Lightning Diogo Moreira, Francisco Castro, Diogo Pereira and Arthur

What Causes Lightning?

Lightning is created by the clash of two clouds
In thunderclouds bottom is usually negative and top is positive.

Which are the Worst Places to be on a Storm

Under a Tree - Lightning typically strikes to the tallest object, because it requires the shortest distance between cloud and the tree, and the tree is a conductor of electricity (it has water inside)
On a sailboat - Cruise ships and well-equipped yachts are very dangerous to be on a lightning storm on water, only when it has lightning protection system installed, the electricity will mostly be driverted to the water.

How Lightning is Formed

The particles in the cloud become charged. It’s not clear how it happens, but charges separate in the cloud. Positive charges move up, and negatives move down.

Once a significant charge separation has built up, the positive and negative charges seek to reach each other and neutralise.

As the negative charge races down, the air surrounding it heats up.The spark almost 20,000 degrees Celsius, and it rapidly heats the air to create a shock wave.

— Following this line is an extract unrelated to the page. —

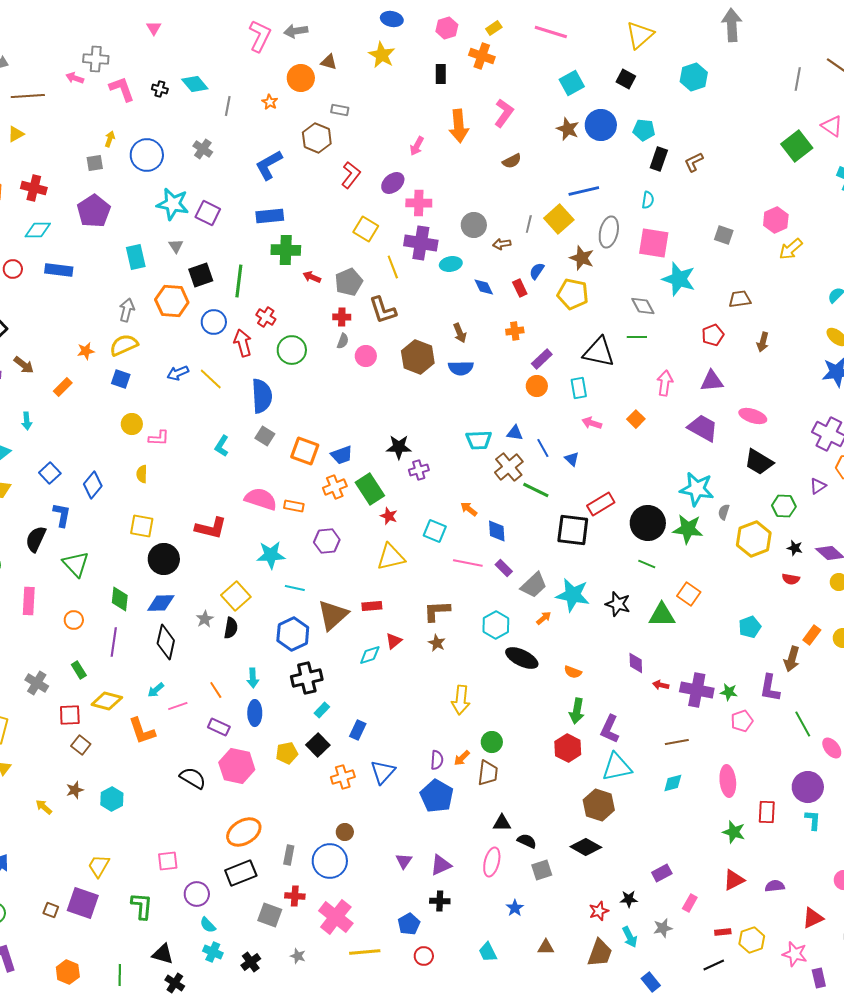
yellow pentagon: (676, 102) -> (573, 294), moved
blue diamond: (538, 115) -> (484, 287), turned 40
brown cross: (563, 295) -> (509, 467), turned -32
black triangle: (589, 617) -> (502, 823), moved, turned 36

How Understand the Distance of a Lightning

To find out how far away the storm is, you can count how long you hear the sound after the lightning. For every 4 seconds between the flash and the rumble, the thunderstorm is 1 mile away that is close to 1,4 km

What is a Lightning Conductor?

Lightning conductor is a metal rod or metallic object mounted on top of an elevated structure, such as a building, a ship, or even a tree, electrically bonded using a wire or electrical conductor to interface with ground

How does a Lightning Conductor Works?

As a lightning protection system, lightning conductors have the job to protect buildings and tall structures. And it works like this: if a lightning strike the structure it will hit the lightning conductor and be conduct the lighting strike to the ground though wires

Interesting Facts:

Lightning bolts can travel at speeds of up to 60,000 miles per second. Every second around 100 bolts of lightning strike the Earth.


One lightning bolt has enough electricity to power 200,000 homes. You're more likely to be struck by lightning than by eaten by a shark.